WHAT IS EXPECTED -
Locate each line in the data below that contains the string "hide" and copy those lines in full.

[START RECORDS FOR THIS TASK]

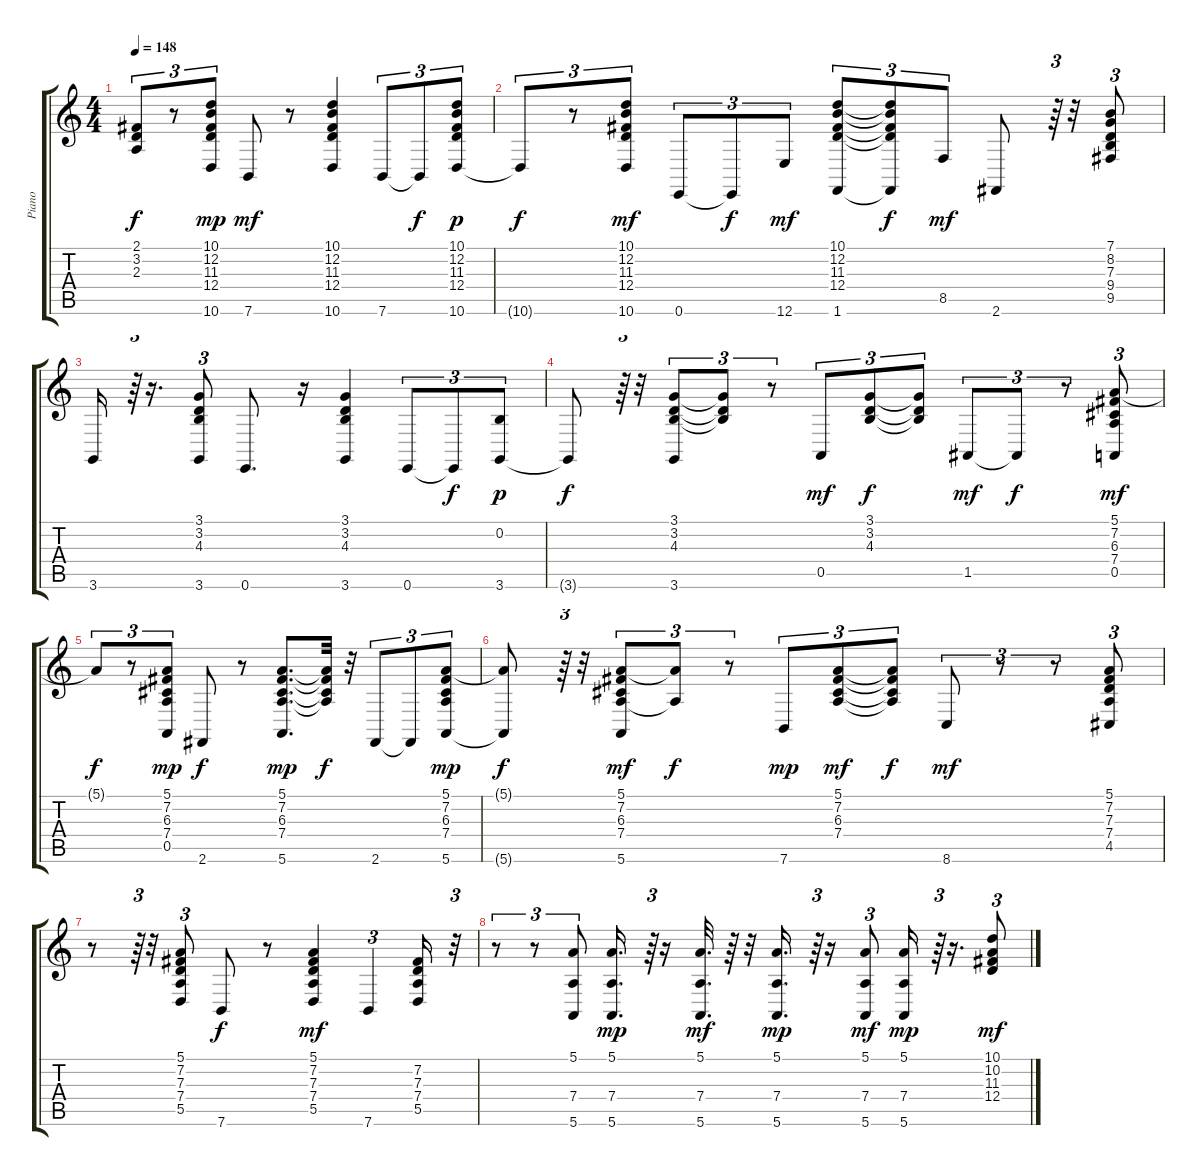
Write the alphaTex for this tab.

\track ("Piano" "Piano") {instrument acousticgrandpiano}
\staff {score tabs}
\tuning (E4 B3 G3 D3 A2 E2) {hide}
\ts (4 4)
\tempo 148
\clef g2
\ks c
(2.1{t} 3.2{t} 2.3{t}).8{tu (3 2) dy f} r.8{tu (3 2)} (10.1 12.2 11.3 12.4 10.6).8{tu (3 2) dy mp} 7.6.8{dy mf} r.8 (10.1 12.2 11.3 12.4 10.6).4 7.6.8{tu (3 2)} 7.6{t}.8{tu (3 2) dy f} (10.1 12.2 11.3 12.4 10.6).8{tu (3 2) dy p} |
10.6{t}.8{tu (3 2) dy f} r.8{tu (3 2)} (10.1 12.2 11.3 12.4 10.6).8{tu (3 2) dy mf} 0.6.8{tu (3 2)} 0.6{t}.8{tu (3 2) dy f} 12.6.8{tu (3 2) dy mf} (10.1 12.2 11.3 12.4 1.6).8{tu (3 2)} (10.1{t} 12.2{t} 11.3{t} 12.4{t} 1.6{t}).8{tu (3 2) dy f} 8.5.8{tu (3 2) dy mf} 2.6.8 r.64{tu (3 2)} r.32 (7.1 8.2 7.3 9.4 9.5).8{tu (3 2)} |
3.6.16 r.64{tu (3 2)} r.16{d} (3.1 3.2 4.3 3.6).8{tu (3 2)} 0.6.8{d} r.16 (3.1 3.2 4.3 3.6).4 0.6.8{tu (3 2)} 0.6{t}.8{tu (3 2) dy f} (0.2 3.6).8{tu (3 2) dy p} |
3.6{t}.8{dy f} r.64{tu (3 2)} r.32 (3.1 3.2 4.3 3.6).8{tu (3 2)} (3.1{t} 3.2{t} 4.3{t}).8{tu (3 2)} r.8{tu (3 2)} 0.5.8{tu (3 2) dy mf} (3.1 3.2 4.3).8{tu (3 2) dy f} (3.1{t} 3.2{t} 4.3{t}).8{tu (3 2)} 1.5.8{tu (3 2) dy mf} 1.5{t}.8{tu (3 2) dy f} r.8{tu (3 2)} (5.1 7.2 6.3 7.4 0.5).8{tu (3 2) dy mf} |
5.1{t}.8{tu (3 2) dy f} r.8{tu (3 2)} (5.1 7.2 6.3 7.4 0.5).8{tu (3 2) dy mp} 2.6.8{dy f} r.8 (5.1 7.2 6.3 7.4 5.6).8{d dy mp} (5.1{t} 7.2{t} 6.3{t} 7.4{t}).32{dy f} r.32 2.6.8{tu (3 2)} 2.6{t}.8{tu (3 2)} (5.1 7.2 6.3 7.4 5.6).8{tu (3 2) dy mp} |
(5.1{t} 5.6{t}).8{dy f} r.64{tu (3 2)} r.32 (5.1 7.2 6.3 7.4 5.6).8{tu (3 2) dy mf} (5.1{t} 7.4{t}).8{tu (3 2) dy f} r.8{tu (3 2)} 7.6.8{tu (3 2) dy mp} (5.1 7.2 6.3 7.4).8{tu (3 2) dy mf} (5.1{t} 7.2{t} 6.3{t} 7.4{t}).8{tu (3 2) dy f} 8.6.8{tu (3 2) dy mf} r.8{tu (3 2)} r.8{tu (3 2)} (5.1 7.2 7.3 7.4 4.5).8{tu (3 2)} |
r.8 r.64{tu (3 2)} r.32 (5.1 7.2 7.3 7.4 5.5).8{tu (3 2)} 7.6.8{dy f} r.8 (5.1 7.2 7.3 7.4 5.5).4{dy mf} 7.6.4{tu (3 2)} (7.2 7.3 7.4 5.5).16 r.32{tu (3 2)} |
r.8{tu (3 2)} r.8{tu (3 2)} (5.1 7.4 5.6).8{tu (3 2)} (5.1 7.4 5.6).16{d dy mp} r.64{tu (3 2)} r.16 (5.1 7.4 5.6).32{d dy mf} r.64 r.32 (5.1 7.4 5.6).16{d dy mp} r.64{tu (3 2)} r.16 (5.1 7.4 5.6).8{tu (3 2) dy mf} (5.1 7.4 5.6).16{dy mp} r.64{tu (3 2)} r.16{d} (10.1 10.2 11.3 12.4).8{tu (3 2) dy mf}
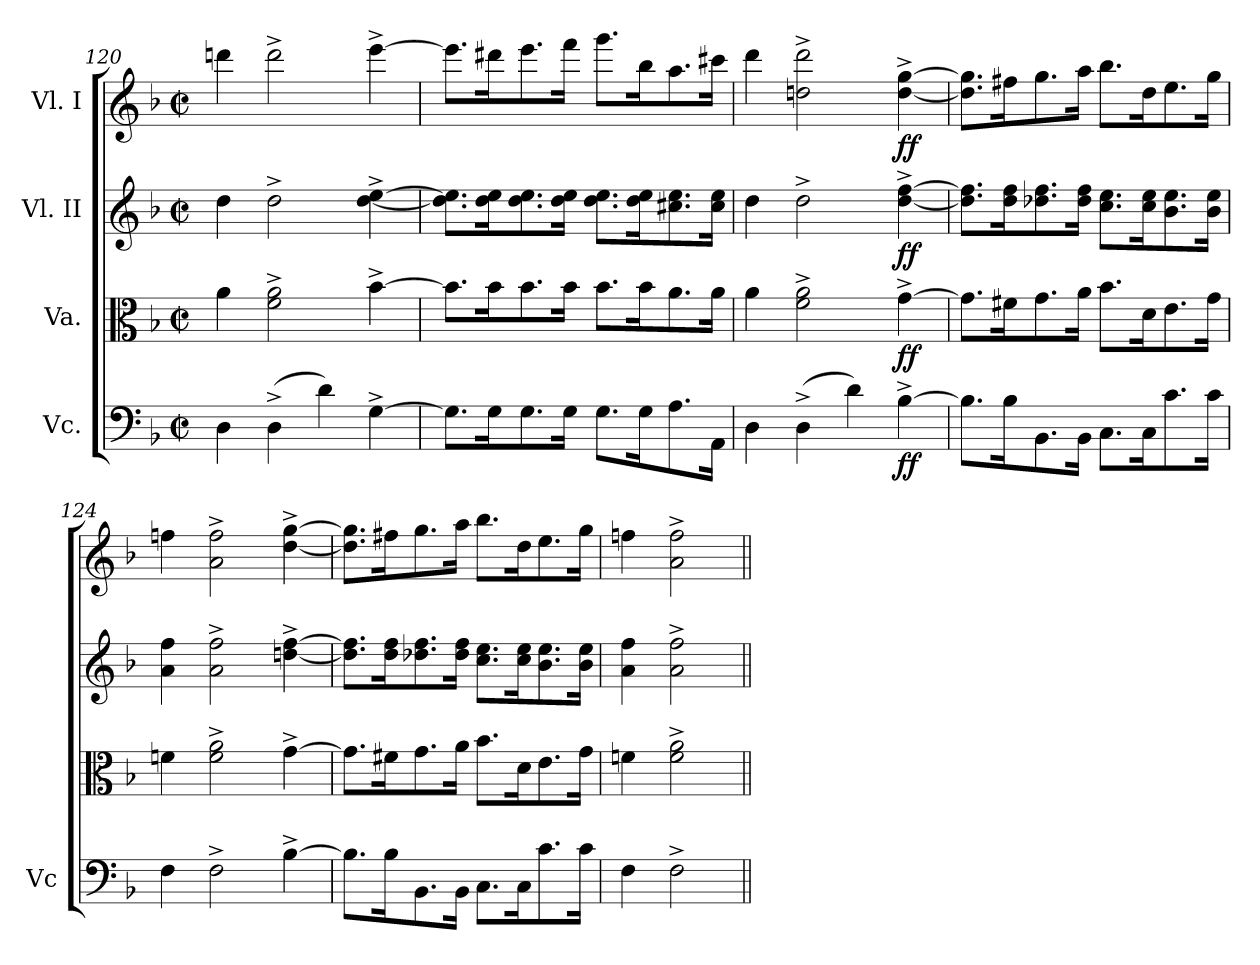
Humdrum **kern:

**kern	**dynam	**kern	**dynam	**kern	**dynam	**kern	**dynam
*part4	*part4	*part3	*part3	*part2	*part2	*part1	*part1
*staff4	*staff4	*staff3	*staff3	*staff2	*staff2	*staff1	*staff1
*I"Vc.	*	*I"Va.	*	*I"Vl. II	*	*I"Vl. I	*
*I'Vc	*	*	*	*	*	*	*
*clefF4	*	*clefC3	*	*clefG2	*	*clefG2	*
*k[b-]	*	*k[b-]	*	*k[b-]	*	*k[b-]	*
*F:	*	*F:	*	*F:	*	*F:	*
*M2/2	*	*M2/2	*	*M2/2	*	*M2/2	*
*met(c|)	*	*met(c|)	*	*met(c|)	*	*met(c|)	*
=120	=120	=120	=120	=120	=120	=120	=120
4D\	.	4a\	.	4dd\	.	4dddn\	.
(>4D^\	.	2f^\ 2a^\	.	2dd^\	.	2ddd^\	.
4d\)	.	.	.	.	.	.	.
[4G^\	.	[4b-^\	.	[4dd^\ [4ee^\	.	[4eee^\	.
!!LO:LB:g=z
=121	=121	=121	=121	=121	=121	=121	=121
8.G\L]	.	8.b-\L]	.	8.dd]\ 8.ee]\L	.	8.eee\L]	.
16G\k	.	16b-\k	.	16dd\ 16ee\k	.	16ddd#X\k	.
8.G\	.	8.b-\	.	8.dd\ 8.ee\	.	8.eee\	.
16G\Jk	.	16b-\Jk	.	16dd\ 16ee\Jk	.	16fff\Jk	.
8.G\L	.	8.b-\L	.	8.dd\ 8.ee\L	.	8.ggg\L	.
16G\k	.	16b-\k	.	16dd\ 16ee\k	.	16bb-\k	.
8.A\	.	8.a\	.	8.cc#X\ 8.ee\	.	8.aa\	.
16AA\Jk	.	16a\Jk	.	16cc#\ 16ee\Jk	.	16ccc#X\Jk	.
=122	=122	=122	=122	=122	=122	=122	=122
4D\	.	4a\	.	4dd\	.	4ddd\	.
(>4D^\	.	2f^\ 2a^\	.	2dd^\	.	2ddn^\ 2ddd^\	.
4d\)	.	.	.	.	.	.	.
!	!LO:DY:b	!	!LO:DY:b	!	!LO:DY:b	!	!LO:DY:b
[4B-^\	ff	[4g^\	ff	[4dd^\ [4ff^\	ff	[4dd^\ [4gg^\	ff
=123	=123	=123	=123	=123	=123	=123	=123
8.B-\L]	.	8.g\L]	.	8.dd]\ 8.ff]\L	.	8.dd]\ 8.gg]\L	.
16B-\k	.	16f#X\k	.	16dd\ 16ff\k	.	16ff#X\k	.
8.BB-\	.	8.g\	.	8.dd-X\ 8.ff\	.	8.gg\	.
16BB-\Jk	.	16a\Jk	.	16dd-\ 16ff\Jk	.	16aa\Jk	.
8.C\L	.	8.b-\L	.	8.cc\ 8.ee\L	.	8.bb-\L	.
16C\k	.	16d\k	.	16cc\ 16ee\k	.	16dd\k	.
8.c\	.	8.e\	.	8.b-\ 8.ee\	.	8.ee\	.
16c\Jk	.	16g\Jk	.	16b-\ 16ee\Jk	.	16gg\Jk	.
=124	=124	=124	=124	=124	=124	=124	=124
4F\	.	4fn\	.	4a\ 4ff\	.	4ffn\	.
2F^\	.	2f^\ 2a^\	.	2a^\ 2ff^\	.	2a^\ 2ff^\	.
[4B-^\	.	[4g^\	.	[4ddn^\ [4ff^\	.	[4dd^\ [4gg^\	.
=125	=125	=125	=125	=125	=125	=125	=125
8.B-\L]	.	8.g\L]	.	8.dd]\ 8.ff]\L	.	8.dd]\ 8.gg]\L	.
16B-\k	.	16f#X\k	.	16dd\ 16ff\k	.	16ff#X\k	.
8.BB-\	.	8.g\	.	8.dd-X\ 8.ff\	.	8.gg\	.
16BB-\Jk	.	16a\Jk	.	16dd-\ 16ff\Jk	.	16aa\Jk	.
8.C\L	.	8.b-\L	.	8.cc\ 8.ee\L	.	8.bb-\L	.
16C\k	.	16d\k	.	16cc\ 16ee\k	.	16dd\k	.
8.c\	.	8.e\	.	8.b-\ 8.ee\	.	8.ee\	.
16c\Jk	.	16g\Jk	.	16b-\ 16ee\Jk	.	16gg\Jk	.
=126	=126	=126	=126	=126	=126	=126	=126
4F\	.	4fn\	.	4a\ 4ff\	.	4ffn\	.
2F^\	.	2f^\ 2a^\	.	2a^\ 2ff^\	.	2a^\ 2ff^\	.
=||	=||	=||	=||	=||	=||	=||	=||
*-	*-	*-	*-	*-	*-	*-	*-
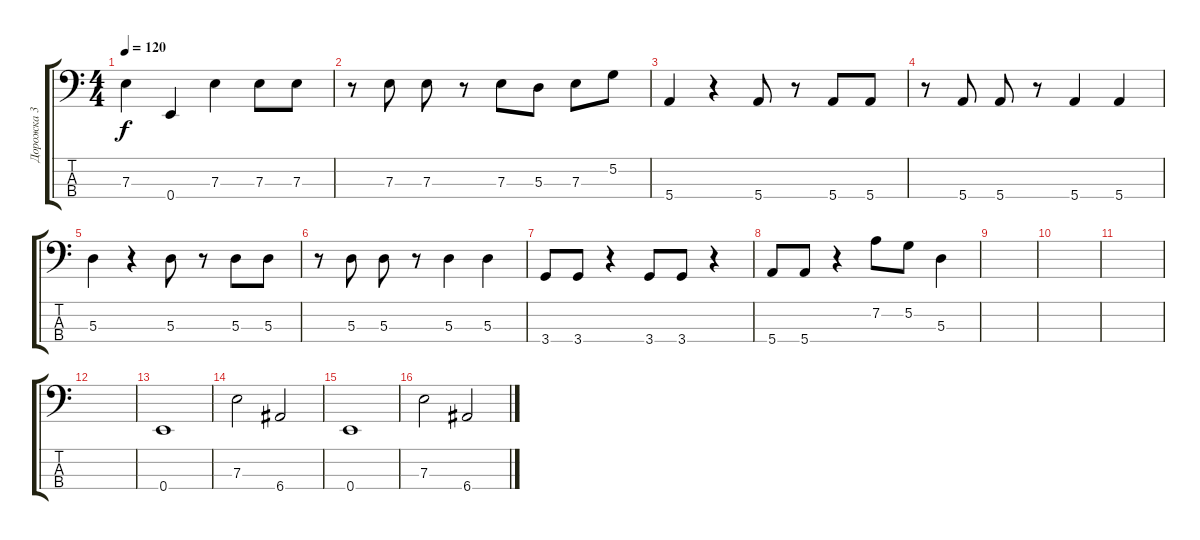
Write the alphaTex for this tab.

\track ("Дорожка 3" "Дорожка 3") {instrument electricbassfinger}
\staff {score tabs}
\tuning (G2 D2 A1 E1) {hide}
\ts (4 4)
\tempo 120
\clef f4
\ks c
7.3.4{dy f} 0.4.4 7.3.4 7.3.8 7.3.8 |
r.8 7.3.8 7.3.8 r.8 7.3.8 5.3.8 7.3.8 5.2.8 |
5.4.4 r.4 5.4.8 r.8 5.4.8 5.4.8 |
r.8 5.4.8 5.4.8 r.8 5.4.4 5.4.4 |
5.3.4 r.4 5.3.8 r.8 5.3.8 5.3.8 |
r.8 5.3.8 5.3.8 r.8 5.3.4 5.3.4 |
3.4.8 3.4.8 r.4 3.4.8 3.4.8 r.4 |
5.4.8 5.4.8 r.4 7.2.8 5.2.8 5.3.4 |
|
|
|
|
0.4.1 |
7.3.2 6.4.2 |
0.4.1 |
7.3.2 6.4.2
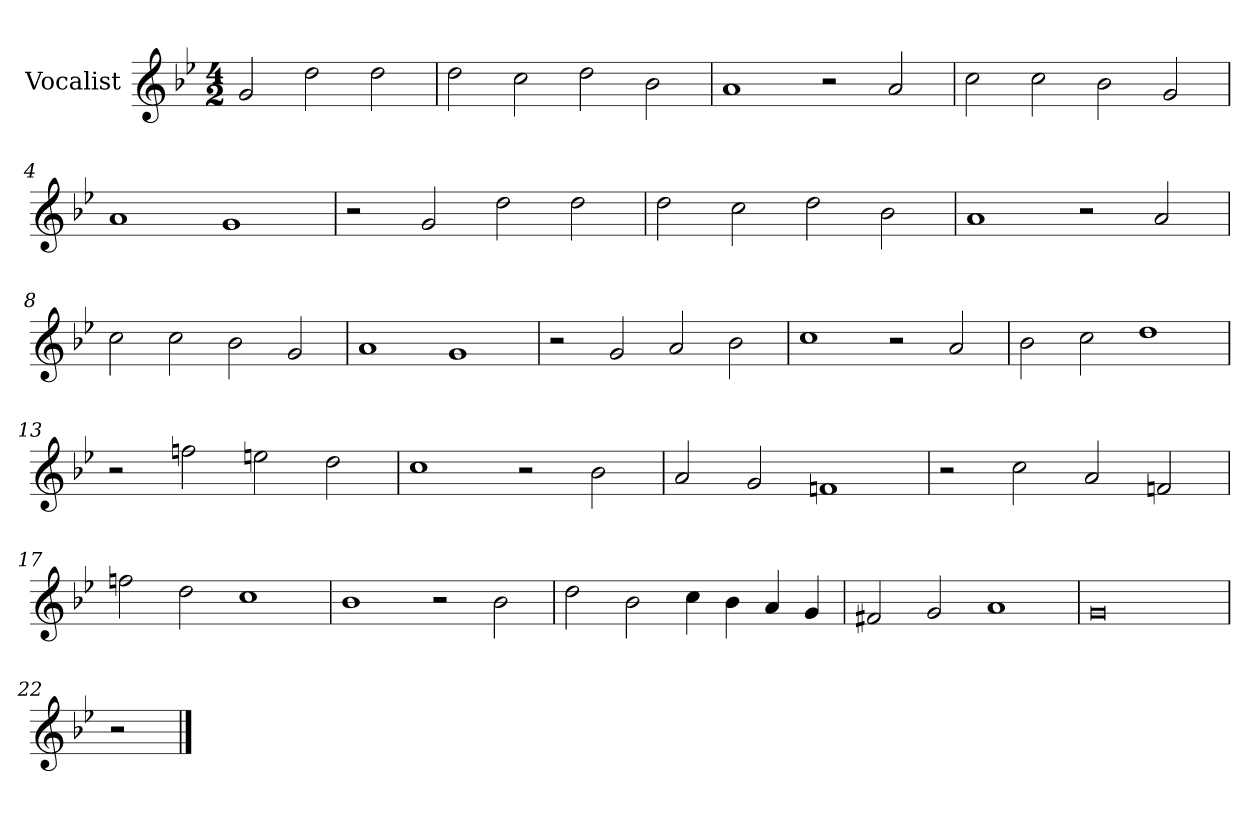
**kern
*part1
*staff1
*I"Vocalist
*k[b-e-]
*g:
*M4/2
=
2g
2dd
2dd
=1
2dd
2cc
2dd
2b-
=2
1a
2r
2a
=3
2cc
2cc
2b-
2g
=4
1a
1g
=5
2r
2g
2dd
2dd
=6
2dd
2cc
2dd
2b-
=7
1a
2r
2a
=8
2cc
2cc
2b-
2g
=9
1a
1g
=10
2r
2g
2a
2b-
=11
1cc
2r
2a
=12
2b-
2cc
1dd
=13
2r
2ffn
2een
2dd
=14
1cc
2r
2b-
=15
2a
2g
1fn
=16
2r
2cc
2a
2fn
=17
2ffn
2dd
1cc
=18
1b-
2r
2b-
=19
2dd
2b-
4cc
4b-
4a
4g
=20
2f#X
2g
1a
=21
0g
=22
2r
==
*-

[END RECORDS FOR THIS TASK]

PROBLEM SOLUTION -
\tuning (E4 B3 G3 D3 A2 E2) {hide}
\tuning (G2 D2 A1 E1) {hide}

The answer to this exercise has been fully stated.